Per prima cosa è importantissimo leggere Vecchioni! Direi di leggere cose leggere d’estate. Se non si conoscono autori come Achille Campanile, l’estate potrebbe essere l’occasione per leggere tutto Campanile e capire com’ è nata la comicità cabarettistica in Italia. Oppure consiglio i libri che narrano le avventure di Jeeves, valletto divertentissimo nato dalla penna dello scrittore umoristico inglese P. G. Wodehouse. Poi c’è Gilbert Keith Chesterton, scrittore brillantissimo sottovalutato che non ha scritto solo “Padre Brown”, che tutti conoscono.
Ancora Isaac Asimov, che è sempre da riscoprire sia come scrittore di romanzi di fantascienza, sia come scrittore fisico. Ci si può dedicare al genere giallo classico e riscoprire autori sconosciuti ma che sarebbe bene riprendere come Jonh Dickson Carr. Poi, perché no, riscoprire i grandi autori dell’800 inglese come le sorelle Brontë che davvero sapevano scrivere.

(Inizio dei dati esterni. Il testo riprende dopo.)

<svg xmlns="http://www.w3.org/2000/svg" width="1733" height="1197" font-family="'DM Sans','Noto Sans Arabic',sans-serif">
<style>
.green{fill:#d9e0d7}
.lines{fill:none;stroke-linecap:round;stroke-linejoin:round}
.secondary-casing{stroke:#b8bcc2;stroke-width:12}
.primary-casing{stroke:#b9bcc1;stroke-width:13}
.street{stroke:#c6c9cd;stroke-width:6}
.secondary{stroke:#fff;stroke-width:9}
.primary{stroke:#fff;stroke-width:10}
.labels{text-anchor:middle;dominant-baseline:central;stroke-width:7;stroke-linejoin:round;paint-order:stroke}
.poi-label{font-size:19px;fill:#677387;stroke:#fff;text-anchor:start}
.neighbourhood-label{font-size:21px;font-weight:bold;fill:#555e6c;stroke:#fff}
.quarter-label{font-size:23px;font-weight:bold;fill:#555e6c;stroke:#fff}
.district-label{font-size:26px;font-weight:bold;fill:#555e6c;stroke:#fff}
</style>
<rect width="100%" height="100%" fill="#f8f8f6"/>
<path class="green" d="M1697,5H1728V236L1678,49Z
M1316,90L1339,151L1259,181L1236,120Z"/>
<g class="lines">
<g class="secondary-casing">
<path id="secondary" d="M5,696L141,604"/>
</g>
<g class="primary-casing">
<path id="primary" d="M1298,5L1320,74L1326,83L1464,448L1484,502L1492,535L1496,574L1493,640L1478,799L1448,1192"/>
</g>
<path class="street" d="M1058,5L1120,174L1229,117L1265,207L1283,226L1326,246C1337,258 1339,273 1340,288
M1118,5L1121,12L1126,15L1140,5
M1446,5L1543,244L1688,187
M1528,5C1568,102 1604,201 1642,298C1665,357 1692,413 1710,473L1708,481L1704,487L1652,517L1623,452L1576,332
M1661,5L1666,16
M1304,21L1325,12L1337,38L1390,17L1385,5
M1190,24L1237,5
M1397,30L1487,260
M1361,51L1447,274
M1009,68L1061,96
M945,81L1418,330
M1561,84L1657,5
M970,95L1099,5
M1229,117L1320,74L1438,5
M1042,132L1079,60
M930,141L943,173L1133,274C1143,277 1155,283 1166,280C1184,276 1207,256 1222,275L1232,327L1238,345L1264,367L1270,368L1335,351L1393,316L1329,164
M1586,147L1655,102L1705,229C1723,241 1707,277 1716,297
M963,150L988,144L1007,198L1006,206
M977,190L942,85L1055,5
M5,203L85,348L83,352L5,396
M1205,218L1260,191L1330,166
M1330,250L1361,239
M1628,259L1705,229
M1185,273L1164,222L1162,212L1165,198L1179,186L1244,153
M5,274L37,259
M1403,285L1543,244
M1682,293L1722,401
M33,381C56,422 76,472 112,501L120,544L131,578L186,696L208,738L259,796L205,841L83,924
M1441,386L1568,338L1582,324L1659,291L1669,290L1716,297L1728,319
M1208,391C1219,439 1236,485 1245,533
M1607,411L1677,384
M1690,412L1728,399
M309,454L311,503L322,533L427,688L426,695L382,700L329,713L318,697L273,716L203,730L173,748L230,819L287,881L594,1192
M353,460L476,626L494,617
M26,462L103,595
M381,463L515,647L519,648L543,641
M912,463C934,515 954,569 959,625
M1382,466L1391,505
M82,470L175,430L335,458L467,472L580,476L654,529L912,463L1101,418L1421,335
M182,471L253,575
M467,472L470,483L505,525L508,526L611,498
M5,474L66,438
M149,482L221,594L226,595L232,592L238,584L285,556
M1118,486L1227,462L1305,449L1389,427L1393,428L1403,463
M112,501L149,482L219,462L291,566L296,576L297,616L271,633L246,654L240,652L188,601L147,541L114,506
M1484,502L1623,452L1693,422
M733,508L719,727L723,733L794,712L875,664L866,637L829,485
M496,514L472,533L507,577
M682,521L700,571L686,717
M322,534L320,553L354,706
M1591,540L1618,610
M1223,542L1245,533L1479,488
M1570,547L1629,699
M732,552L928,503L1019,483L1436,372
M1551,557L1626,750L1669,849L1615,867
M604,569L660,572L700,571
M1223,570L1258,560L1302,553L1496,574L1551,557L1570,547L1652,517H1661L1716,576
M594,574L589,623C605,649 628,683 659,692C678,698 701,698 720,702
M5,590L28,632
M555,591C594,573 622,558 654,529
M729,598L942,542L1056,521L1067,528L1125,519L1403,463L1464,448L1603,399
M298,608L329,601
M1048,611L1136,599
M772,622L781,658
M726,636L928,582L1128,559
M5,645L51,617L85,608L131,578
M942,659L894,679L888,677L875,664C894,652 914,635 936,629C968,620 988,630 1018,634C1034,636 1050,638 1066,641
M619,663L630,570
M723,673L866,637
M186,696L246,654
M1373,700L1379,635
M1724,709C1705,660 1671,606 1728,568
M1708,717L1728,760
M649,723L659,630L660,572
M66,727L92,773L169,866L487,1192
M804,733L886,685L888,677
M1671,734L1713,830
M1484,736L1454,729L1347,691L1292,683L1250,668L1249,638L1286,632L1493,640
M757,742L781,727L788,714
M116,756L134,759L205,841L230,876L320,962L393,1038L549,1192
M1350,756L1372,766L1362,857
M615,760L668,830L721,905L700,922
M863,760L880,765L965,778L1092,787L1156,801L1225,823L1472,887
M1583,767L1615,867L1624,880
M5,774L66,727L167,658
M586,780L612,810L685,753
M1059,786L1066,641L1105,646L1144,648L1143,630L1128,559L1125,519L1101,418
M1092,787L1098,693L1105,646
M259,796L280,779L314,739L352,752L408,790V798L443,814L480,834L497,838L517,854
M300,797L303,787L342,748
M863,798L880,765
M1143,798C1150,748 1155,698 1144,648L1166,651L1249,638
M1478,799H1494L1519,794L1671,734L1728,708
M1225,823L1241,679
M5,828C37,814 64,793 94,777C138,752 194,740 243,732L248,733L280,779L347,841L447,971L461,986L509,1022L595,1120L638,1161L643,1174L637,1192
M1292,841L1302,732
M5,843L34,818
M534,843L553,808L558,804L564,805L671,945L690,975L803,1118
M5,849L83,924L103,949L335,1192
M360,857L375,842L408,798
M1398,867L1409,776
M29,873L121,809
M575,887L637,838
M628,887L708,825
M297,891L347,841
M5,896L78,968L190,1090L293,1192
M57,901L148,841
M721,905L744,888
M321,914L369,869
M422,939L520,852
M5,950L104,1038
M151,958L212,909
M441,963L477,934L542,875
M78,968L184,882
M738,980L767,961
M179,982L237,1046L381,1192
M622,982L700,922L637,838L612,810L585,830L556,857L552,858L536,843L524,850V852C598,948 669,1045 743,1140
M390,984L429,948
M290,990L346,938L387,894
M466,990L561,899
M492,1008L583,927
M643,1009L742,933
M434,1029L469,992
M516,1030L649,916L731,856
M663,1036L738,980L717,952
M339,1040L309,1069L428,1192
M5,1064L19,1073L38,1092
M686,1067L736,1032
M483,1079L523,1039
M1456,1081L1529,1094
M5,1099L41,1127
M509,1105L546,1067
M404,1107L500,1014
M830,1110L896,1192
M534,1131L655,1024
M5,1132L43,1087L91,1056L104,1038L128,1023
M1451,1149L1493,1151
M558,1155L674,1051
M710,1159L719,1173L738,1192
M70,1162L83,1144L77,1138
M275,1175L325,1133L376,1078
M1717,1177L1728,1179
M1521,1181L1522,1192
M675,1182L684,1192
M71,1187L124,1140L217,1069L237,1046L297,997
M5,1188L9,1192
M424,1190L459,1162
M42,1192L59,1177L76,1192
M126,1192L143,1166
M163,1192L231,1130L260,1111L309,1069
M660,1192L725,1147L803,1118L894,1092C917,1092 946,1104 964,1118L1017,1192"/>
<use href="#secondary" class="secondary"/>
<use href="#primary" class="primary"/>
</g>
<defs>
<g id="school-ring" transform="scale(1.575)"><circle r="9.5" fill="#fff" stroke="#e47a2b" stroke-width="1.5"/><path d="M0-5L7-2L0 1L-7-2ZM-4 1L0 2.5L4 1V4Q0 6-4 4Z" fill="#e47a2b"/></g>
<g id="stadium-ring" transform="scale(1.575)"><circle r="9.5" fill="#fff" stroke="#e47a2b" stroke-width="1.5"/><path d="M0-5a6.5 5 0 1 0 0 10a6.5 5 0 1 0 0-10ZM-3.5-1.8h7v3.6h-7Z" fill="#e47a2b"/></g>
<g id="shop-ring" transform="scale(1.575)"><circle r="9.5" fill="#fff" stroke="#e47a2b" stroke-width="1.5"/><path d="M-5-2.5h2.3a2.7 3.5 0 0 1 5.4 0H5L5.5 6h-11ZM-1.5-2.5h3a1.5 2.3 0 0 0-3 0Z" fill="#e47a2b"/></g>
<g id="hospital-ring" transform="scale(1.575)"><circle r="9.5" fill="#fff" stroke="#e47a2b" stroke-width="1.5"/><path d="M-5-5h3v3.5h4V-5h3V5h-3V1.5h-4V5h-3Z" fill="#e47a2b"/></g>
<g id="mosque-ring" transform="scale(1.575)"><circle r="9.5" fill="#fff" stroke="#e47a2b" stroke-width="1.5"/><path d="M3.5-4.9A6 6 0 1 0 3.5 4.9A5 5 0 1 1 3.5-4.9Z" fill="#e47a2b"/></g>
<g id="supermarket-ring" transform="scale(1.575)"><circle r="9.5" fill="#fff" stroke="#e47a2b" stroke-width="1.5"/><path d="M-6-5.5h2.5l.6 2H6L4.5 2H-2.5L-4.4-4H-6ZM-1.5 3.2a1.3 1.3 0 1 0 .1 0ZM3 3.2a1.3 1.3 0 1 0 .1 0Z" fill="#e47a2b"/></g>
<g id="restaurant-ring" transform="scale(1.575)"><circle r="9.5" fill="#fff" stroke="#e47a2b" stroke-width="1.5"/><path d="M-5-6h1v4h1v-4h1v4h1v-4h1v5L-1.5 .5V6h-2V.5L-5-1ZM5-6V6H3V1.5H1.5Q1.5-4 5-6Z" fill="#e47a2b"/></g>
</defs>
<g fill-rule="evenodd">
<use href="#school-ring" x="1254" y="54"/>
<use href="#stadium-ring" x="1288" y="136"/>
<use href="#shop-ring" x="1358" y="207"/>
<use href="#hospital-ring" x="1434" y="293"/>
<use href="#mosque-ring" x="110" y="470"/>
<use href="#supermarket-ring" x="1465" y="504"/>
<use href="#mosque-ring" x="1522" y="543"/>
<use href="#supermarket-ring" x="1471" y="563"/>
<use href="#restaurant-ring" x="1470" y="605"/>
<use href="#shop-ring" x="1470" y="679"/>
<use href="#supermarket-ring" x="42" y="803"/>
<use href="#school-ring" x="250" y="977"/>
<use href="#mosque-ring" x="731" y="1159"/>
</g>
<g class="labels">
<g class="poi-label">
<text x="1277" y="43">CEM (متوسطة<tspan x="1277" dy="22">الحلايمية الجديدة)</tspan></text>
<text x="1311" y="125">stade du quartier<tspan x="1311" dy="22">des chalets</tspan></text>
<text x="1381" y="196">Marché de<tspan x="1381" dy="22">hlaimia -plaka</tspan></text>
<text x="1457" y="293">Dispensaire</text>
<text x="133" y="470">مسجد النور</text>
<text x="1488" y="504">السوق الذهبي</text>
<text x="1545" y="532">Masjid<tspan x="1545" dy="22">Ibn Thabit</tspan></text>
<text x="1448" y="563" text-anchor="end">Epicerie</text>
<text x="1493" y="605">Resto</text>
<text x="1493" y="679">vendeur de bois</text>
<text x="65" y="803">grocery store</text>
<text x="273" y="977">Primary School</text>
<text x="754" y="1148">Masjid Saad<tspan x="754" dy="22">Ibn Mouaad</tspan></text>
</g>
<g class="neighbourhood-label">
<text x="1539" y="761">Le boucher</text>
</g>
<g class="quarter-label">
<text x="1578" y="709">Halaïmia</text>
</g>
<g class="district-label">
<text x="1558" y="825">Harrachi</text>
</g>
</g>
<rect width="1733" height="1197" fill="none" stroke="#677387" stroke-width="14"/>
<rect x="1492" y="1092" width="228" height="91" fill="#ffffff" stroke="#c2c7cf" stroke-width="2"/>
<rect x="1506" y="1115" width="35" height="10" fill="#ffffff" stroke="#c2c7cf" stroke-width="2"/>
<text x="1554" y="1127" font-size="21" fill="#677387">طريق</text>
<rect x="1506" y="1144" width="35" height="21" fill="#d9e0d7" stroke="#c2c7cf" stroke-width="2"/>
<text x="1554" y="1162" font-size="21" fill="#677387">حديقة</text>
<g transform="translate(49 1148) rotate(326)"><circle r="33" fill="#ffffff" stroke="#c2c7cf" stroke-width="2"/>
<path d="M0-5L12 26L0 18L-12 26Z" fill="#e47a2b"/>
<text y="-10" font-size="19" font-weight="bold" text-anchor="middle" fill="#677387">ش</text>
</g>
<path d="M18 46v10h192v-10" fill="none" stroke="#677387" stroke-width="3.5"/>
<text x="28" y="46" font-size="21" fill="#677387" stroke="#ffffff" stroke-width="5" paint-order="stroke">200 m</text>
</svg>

Non sto citando premi Nobel appositamente: sono nomi che si possono leggere tranquillamente. Non consiglio gli autori russi: a mio parere sono la cosa migliore degli ultimi due secoli ma devono essere letti quando se ne ha voglia, non se obbligati.
Qual è un libro must che non si può non aver letto nelle vita secondo Roberto Vecchioni?
Nella vita non si può non aver letto tantissime cose. Fra queste Cent’anni di solitudine di Marquez, Il Maestro e Margherita di Bulgakov e Finzioni di Borges. Inserirei anche Il nome della rosa di Eco ma i primi tre non si possono tralasciare. Anche Hemingway è d’obbligo.
Una particolare attenzione va riservata agli scrittori sudamericani: una loro particolarità è che,a differenza dei colleghi americani o inglesi, hanno una grandissima capacità di esprimere la forma dando vita a grandi descrizioni e ad un’infiltrazione nell’anima precisa che non rompe mai le scatole.
Gli scrittori americani sono sempre molto giornalistici, riassuntivi, spartani e veloci. Si aborriscano tutte le letture di gialli da seicento pagine alla Dan Brown perché non sono scritti dall’autore in prima persona. L’unico fra questi che si può accettare è Jeffery Deaver: con l’idea geniale del suo Lincoln Rhyme ha portato una novità nel genere giallo.
Secondo Lei perché la lettura non va più di moda tra i giovani e percepisce questo distacco tra i ragazzi di oggi e i libri?
Si, il distacco si percepisce anche se non è così grande come si pensa. La lettura non va più di moda perché va tutto di fretta, la lettura invece è una cosa lenta. Si tratta di una battaglia nostra con il tempo: si pensa che a leggere si perda tempo. Mossi dalla fretta, con la sola visione si pensa di ricevere tutto quello che si leggerebbe in ore. L’errore fondamentale è proprio questo: è la lentezza che fa la bellezza, non la velocità. La nostra generazione vuole vincere subito, e quando si vince subito non si hanno gratificazioni. La lenta sconfitta che porta ad una probabile vittoria ma anche improbabile da un senso alla vita.
Ha un messaggio per i giovani d’oggi?
Non ascoltate quello che dicono i vecchi, perché sono invidiosi e gelosi. Lasciateli perdere completamente: fate la vostra strada, credete a quello che dovete credere e non abbattetevi mai.